After 30 years of infection, an estimated 15%–35% of patients will develop cirrhosis (5-year survival, 75%–80%); after 40 years, up to 60% could have cirrhosis. Given the high prevalence of HCV infection among 40- to 49-year-olds and that Americans are now expected to live into their mid-70s or beyond, the incidence of complications of HCV infections can be expected to further increase in coming years. In fact, from 1995–2004, US HCV-related mortality already increased 123% from 1.09/100,000 to 2.44/100,000 persons, although this study has some limitations.

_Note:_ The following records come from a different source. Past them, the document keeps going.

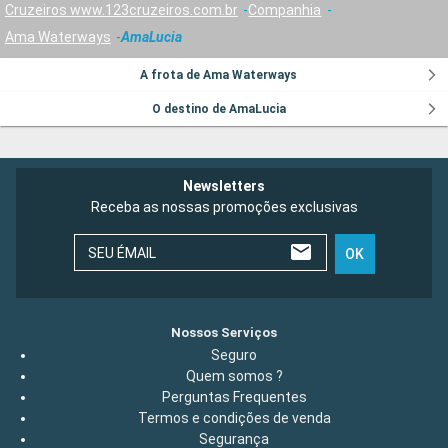
Cruzeiros www.123cruzeiros.com.br
Companhia
Ama Waterways
AmaLucia
A frota de Ama Waterways
O destino de AmaLucia
Newsletters
Receba as nossas promoções exclusivas
SEU ÉMAIL
OK
Nossos Serviços
Seguro
Quem somos ?
Perguntas Frequentes
Termos e condições de venda
Segurança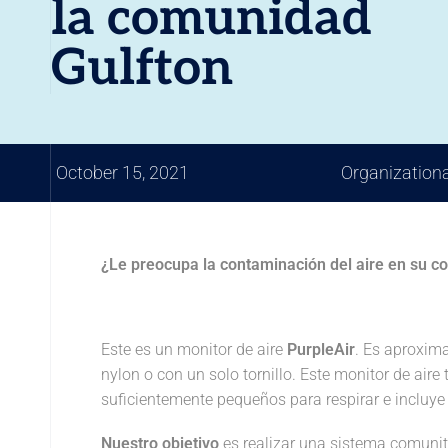
la comunidad
Gulfton
October 15, 2021
Organization
¿Le preocupa la contaminación del aire en su 
Este es un monitor de aire
PurpleAir
. Es aproxim
nylon o con un solo tornillo. Este monitor de aire
suficientemente pequeños para respirar e incluye p
Nuestro objetivo
es realizar una sistema comunit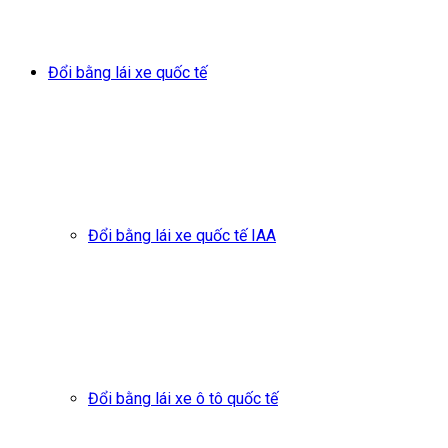
Đổi bằng lái xe quốc tế
Đổi bằng lái xe quốc tế IAA
Đổi bằng lái xe ô tô quốc tế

Furthermore, the proportion of CHC patients in the United States with cirrhosis is projected to rise from 25% in 2010 to 45% in 2030. Projections also estimate that without effective treatment, the annual number of US patients with cirrhosis, hepatic decompensation, or HCC will roughly double by 2020, and liver-related deaths will almost triple.  Although not all data agree with these estimates, several studies have suggested that HCV infection could have a deleterious effect on population mortality rates and life expectancy. HCV increased the risk of death in several analyses, irrespective of comorbidities such as coinfection with human immunodeficiency virus (HIV) or hepatitis B virus (HBV) and even after adjustment for alcohol consumption. Furthermore, numerous studies and a Cochrane review indicated that achievement of an SVR through effective antiviral therapy can significantly reduce mortality in patients with chronic HCV. If all HCV-infected patients were treated with currently available treatment in 2010, liver-related HCV-associated deaths could be reduced by 36% by 2020, whereas antiviral treatment rates are currently declining. Improvements in diagnosis and treatment are therefore necessary to reduce the associated public health burden.


Individuals with CHC are at increased risk of liverrelated morbidity and mortality. HCV infection was associated with 27% of all US liver transplants performed in 2007, and US-based studies demonstrated that up to 51%–55% of HCC patients have anti-HCV antibodies. There is also a link between steatosis and liver fibrosis in HCV-infected patients, as well as a potential association between HCV infection and HCC or, as described more recently, of intrahepatic cholangiocarcinoma (ICC). In some ethnic groups such as Latinos the course of HCV infection is more aggressive, with a higher risk of cirrhosis than other ethnic groups. Furthermore, disease progression is more rapid in patients who are coinfected with HCV and HIV. Coinfected patients have approximately double the risk of cirrhosis or decompensation than those infected with HCV alone.